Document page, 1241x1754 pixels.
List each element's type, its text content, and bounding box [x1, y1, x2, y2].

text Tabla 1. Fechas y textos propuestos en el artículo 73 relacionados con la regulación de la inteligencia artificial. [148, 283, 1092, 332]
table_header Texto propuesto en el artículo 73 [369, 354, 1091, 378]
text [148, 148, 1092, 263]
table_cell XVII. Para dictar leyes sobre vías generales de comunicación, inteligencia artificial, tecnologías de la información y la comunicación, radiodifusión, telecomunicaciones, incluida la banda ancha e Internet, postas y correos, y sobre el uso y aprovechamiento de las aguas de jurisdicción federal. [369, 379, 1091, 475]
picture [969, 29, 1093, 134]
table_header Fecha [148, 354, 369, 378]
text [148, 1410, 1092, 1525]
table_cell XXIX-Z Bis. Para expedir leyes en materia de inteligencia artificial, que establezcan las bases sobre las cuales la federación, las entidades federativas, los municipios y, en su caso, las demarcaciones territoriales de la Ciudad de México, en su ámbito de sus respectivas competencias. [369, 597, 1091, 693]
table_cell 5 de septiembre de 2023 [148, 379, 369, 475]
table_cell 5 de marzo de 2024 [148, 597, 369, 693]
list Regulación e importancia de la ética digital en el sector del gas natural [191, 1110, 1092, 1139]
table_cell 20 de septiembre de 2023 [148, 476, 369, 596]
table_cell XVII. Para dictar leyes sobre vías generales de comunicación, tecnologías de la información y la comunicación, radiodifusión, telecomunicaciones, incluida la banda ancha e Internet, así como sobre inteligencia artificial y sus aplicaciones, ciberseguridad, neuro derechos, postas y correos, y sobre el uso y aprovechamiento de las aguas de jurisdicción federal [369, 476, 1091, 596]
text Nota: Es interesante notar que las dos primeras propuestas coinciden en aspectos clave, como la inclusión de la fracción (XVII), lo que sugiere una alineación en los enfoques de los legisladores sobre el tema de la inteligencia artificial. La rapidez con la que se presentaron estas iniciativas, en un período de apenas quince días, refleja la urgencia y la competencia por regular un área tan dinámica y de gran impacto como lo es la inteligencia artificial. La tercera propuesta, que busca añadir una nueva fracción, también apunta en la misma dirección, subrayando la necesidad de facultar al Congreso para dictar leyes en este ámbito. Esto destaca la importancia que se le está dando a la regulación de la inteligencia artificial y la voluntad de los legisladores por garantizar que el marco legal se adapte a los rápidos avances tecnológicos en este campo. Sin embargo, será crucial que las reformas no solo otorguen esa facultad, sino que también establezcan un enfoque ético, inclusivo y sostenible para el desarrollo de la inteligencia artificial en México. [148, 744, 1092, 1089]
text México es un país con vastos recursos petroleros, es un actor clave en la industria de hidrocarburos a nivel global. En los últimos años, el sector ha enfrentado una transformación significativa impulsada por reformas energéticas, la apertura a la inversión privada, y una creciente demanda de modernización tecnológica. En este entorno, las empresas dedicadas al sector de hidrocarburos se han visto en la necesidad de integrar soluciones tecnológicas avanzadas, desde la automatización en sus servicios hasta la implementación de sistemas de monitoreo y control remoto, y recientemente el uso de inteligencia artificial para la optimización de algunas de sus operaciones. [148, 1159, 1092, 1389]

*WRITTEN TASK*
Could you write out all of the entries precisely as they stand?

*RESULT FOR THIS TASK*
Document page, 1241x1754 pixels.
List each element's type, its text content, and bounding box [x1, y1, x2, y2].

text Tabla 1. Fechas y textos propuestos en el artículo 73 relacionados con la regulación de la inteligencia artificial. [148, 283, 1092, 332]
table_header Texto propuesto en el artículo 73 [369, 354, 1091, 378]
text [148, 148, 1092, 263]
table_cell XVII. Para dictar leyes sobre vías generales de comunicación, inteligencia artificial, tecnologías de la información y la comunicación, radiodifusión, telecomunicaciones, incluida la banda ancha e Internet, postas y correos, y sobre el uso y aprovechamiento de las aguas de jurisdicción federal. [369, 379, 1091, 475]
picture [969, 29, 1093, 134]
table_header Fecha [148, 354, 369, 378]
text [148, 1410, 1092, 1525]
table_cell XXIX-Z Bis. Para expedir leyes en materia de inteligencia artificial, que establezcan las bases sobre las cuales la federación, las entidades federativas, los municipios y, en su caso, las demarcaciones territoriales de la Ciudad de México, en su ámbito de sus respectivas competencias. [369, 597, 1091, 693]
table_cell 5 de septiembre de 2023 [148, 379, 369, 475]
table_cell 5 de marzo de 2024 [148, 597, 369, 693]
list Regulación e importancia de la ética digital en el sector del gas natural [191, 1110, 1092, 1139]
table_cell 20 de septiembre de 2023 [148, 476, 369, 596]
table_cell XVII. Para dictar leyes sobre vías generales de comunicación, tecnologías de la información y la comunicación, radiodifusión, telecomunicaciones, incluida la banda ancha e Internet, así como sobre inteligencia artificial y sus aplicaciones, ciberseguridad, neuro derechos, postas y correos, y sobre el uso y aprovechamiento de las aguas de jurisdicción federal [369, 476, 1091, 596]
text Nota: Es interesante notar que las dos primeras propuestas coinciden en aspectos clave, como la inclusión de la fracción (XVII), lo que sugiere una alineación en los enfoques de los legisladores sobre el tema de la inteligencia artificial. La rapidez con la que se presentaron estas iniciativas, en un período de apenas quince días, refleja la urgencia y la competencia por regular un área tan dinámica y de gran impacto como lo es la inteligencia artificial. La tercera propuesta, que busca añadir una nueva fracción, también apunta en la misma dirección, subrayando la necesidad de facultar al Congreso para dictar leyes en este ámbito. Esto destaca la importancia que se le está dando a la regulación de la inteligencia artificial y la voluntad de los legisladores por garantizar que el marco legal se adapte a los rápidos avances tecnológicos en este campo. Sin embargo, será crucial que las reformas no solo otorguen esa facultad, sino que también establezcan un enfoque ético, inclusivo y sostenible para el desarrollo de la inteligencia artificial en México. [148, 744, 1092, 1089]
text México es un país con vastos recursos petroleros, es un actor clave en la industria de hidrocarburos a nivel global. En los últimos años, el sector ha enfrentado una transformación significativa impulsada por reformas energéticas, la apertura a la inversión privada, y una creciente demanda de modernización tecnológica. En este entorno, las empresas dedicadas al sector de hidrocarburos se han visto en la necesidad de integrar soluciones tecnológicas avanzadas, desde la automatización en sus servicios hasta la implementación de sistemas de monitoreo y control remoto, y recientemente el uso de inteligencia artificial para la optimización de algunas de sus operaciones. [148, 1159, 1092, 1389]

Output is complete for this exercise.